About this task:
Each line must appear in the answer exactly as it does in the data.

Data for the task:

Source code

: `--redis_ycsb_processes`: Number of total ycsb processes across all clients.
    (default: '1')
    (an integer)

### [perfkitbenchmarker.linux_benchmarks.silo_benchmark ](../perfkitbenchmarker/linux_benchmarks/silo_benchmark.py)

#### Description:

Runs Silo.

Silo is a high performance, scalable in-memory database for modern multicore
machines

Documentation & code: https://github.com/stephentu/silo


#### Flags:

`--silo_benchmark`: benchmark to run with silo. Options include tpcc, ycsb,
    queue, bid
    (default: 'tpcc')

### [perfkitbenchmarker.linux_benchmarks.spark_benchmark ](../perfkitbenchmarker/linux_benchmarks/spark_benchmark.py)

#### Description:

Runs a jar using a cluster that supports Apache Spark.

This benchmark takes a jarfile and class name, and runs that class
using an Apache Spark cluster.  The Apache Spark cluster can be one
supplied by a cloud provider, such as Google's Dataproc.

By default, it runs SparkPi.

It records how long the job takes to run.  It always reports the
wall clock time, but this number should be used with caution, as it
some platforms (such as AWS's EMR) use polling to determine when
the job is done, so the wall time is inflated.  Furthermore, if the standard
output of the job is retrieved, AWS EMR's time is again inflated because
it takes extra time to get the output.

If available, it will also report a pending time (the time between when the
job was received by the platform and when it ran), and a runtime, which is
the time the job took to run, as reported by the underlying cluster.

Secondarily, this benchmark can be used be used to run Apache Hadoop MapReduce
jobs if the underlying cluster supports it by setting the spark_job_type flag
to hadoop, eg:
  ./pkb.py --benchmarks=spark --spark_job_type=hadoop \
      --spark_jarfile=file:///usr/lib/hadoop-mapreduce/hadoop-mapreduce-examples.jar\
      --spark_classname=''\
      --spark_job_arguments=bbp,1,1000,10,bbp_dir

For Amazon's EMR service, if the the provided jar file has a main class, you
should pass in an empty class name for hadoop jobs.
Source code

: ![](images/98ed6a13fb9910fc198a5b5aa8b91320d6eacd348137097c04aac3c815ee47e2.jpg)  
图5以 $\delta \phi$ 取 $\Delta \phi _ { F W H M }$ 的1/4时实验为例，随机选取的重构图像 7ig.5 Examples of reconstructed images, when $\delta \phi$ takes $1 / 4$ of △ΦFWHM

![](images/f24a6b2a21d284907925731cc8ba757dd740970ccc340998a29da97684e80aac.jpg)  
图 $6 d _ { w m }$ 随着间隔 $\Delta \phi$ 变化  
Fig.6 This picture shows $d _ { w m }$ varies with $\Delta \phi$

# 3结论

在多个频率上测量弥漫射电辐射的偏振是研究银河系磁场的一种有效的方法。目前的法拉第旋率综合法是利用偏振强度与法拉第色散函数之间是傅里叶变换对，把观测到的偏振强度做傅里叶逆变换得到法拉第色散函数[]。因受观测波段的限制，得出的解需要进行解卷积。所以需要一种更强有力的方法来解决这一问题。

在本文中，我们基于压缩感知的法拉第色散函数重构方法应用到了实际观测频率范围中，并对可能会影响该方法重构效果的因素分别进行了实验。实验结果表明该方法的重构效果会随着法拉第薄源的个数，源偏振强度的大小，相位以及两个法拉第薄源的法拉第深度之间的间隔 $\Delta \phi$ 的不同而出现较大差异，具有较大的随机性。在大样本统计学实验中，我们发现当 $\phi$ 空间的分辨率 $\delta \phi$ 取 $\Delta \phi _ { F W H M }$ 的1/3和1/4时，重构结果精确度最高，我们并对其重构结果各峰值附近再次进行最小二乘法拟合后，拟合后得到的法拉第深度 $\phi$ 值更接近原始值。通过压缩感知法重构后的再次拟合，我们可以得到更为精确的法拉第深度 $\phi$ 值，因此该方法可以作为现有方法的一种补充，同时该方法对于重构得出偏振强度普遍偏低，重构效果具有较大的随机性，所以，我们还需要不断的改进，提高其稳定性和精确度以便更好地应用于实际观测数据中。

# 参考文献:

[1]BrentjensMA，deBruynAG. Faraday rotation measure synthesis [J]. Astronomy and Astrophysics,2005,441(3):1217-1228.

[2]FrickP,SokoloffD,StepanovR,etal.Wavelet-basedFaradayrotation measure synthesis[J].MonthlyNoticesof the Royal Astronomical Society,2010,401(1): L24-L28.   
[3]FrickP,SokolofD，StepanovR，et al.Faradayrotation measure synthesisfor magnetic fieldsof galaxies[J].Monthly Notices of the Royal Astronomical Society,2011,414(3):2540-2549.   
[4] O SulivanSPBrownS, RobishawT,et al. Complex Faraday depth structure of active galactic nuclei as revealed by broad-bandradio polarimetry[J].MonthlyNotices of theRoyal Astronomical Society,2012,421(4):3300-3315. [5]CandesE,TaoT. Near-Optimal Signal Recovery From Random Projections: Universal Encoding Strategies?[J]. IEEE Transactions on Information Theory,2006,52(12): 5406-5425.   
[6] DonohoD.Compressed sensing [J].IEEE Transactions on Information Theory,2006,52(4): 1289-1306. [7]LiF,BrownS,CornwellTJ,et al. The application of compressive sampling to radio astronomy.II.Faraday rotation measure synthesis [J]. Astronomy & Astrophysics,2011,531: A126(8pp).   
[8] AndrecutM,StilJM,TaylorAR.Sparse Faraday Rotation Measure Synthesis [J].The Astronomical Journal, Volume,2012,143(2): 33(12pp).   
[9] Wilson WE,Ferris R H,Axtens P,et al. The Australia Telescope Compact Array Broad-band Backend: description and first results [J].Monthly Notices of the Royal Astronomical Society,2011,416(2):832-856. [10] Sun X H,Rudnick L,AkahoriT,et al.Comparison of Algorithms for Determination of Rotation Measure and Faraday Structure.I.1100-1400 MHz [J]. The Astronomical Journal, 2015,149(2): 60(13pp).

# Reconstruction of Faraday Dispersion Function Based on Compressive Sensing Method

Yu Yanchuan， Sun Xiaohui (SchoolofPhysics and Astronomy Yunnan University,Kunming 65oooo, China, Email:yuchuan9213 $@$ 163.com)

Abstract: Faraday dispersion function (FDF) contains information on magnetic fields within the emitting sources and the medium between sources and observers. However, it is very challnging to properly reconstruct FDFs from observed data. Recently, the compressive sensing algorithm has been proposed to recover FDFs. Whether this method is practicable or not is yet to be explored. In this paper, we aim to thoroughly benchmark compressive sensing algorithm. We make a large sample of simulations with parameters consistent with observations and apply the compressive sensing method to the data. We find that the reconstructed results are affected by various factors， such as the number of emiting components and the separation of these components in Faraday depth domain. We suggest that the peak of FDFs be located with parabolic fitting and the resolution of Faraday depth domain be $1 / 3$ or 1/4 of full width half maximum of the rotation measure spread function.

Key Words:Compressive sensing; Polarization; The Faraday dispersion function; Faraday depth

Exercise solution:
Source code

: `--redis_ycsb_processes`: Number of total ycsb processes across all clients.
    (default: '1')
    (an integer)

### [perfkitbenchmarker.linux_benchmarks.silo_benchmark ](../perfkitbenchmarker/linux_benchmarks/silo_benchmark.py)

#### Description:

Runs Silo.

Silo is a high performance, scalable in-memory database for modern multicore
machines

Documentation & code: https://github.com/stephentu/silo


#### Flags:

`--silo_benchmark`: benchmark to run with silo. Options include tpcc, ycsb,
    queue, bid
    (default: 'tpcc')

### [perfkitbenchmarker.linux_benchmarks.spark_benchmark ](../perfkitbenchmarker/linux_benchmarks/spark_benchmark.py)

#### Description:

Runs a jar using a cluster that supports Apache Spark.

This benchmark takes a jarfile and class name, and runs that class
using an Apache Spark cluster.  The Apache Spark cluster can be one
supplied by a cloud provider, such as Google's Dataproc.

By default, it runs SparkPi.

It records how long the job takes to run.  It always reports the
wall clock time, but this number should be used with caution, as it
some platforms (such as AWS's EMR) use polling to determine when
the job is done, so the wall time is inflated.  Furthermore, if the standard
output of the job is retrieved, AWS EMR's time is again inflated because
it takes extra time to get the output.

If available, it will also report a pending time (the time between when the
job was received by the platform and when it ran), and a runtime, which is
the time the job took to run, as reported by the underlying cluster.

Secondarily, this benchmark can be used be used to run Apache Hadoop MapReduce
jobs if the underlying cluster supports it by setting the spark_job_type flag
to hadoop, eg:
  ./pkb.py --benchmarks=spark --spark_job_type=hadoop \
      --spark_jarfile=file:///usr/lib/hadoop-mapreduce/hadoop-mapreduce-examples.jar\
      --spark_classname=''\
      --spark_job_arguments=bbp,1,1000,10,bbp_dir

For Amazon's EMR service, if the the provided jar file has a main class, you
should pass in an empty class name for hadoop jobs.
Source code

: ![](images/98ed6a13fb9910fc198a5b5aa8b91320d6eacd348137097c04aac3c815ee47e2.jpg)  
图5以 $\delta \phi$ 取 $\Delta \phi _ { F W H M }$ 的1/4时实验为例，随机选取的重构图像 7ig.5 Examples of reconstructed images, when $\delta \phi$ takes $1 / 4$ of △ΦFWHM

![](images/f24a6b2a21d284907925731cc8ba757dd740970ccc340998a29da97684e80aac.jpg)  
图 $6 d _ { w m }$ 随着间隔 $\Delta \phi$ 变化  
Fig.6 This picture shows $d _ { w m }$ varies with $\Delta \phi$

# 3结论

在多个频率上测量弥漫射电辐射的偏振是研究银河系磁场的一种有效的方法。目前的法拉第旋率综合法是利用偏振强度与法拉第色散函数之间是傅里叶变换对，把观测到的偏振强度做傅里叶逆变换得到法拉第色散函数[]。因受观测波段的限制，得出的解需要进行解卷积。所以需要一种更强有力的方法来解决这一问题。

在本文中，我们基于压缩感知的法拉第色散函数重构方法应用到了实际观测频率范围中，并对可能会影响该方法重构效果的因素分别进行了实验。实验结果表明该方法的重构效果会随着法拉第薄源的个数，源偏振强度的大小，相位以及两个法拉第薄源的法拉第深度之间的间隔 $\Delta \phi$ 的不同而出现较大差异，具有较大的随机性。在大样本统计学实验中，我们发现当 $\phi$ 空间的分辨率 $\delta \phi$ 取 $\Delta \phi _ { F W H M }$ 的1/3和1/4时，重构结果精确度最高，我们并对其重构结果各峰值附近再次进行最小二乘法拟合后，拟合后得到的法拉第深度 $\phi$ 值更接近原始值。通过压缩感知法重构后的再次拟合，我们可以得到更为精确的法拉第深度 $\phi$ 值，因此该方法可以作为现有方法的一种补充，同时该方法对于重构得出偏振强度普遍偏低，重构效果具有较大的随机性，所以，我们还需要不断的改进，提高其稳定性和精确度以便更好地应用于实际观测数据中。

# 参考文献:

[1]BrentjensMA，deBruynAG. Faraday rotation measure synthesis [J]. Astronomy and Astrophysics,2005,441(3):1217-1228.

[2]FrickP,SokoloffD,StepanovR,etal.Wavelet-basedFaradayrotation measure synthesis[J].MonthlyNoticesof the Royal Astronomical Society,2010,401(1): L24-L28.   
[3]FrickP,SokolofD，StepanovR，et al.Faradayrotation measure synthesisfor magnetic fieldsof galaxies[J].Monthly Notices of the Royal Astronomical Society,2011,414(3):2540-2549.   
[4] O SulivanSPBrownS, RobishawT,et al. Complex Faraday depth structure of active galactic nuclei as revealed by broad-bandradio polarimetry[J].MonthlyNotices of theRoyal Astronomical Society,2012,421(4):3300-3315. [5]CandesE,TaoT. Near-Optimal Signal Recovery From Random Projections: Universal Encoding Strategies?[J]. IEEE Transactions on Information Theory,2006,52(12): 5406-5425.   
[6] DonohoD.Compressed sensing [J].IEEE Transactions on Information Theory,2006,52(4): 1289-1306. [7]LiF,BrownS,CornwellTJ,et al. The application of compressive sampling to radio astronomy.II.Faraday rotation measure synthesis [J]. Astronomy & Astrophysics,2011,531: A126(8pp).   
[8] AndrecutM,StilJM,TaylorAR.Sparse Faraday Rotation Measure Synthesis [J].The Astronomical Journal, Volume,2012,143(2): 33(12pp).   
[9] Wilson WE,Ferris R H,Axtens P,et al. The Australia Telescope Compact Array Broad-band Backend: description and first results [J].Monthly Notices of the Royal Astronomical Society,2011,416(2):832-856. [10] Sun X H,Rudnick L,AkahoriT,et al.Comparison of Algorithms for Determination of Rotation Measure and Faraday Structure.I.1100-1400 MHz [J]. The Astronomical Journal, 2015,149(2): 60(13pp).

# Reconstruction of Faraday Dispersion Function Based on Compressive Sensing Method

Yu Yanchuan， Sun Xiaohui (SchoolofPhysics and Astronomy Yunnan University,Kunming 65oooo, China, Email:yuchuan9213 $@$ 163.com)

Abstract: Faraday dispersion function (FDF) contains information on magnetic fields within the emitting sources and the medium between sources and observers. However, it is very challnging to properly reconstruct FDFs from observed data. Recently, the compressive sensing algorithm has been proposed to recover FDFs. Whether this method is practicable or not is yet to be explored. In this paper, we aim to thoroughly benchmark compressive sensing algorithm. We make a large sample of simulations with parameters consistent with observations and apply the compressive sensing method to the data. We find that the reconstructed results are affected by various factors， such as the number of emiting components and the separation of these components in Faraday depth domain. We suggest that the peak of FDFs be located with parabolic fitting and the resolution of Faraday depth domain be $1 / 3$ or 1/4 of full width half maximum of the rotation measure spread function.

Key Words:Compressive sensing; Polarization; The Faraday dispersion function; Faraday depth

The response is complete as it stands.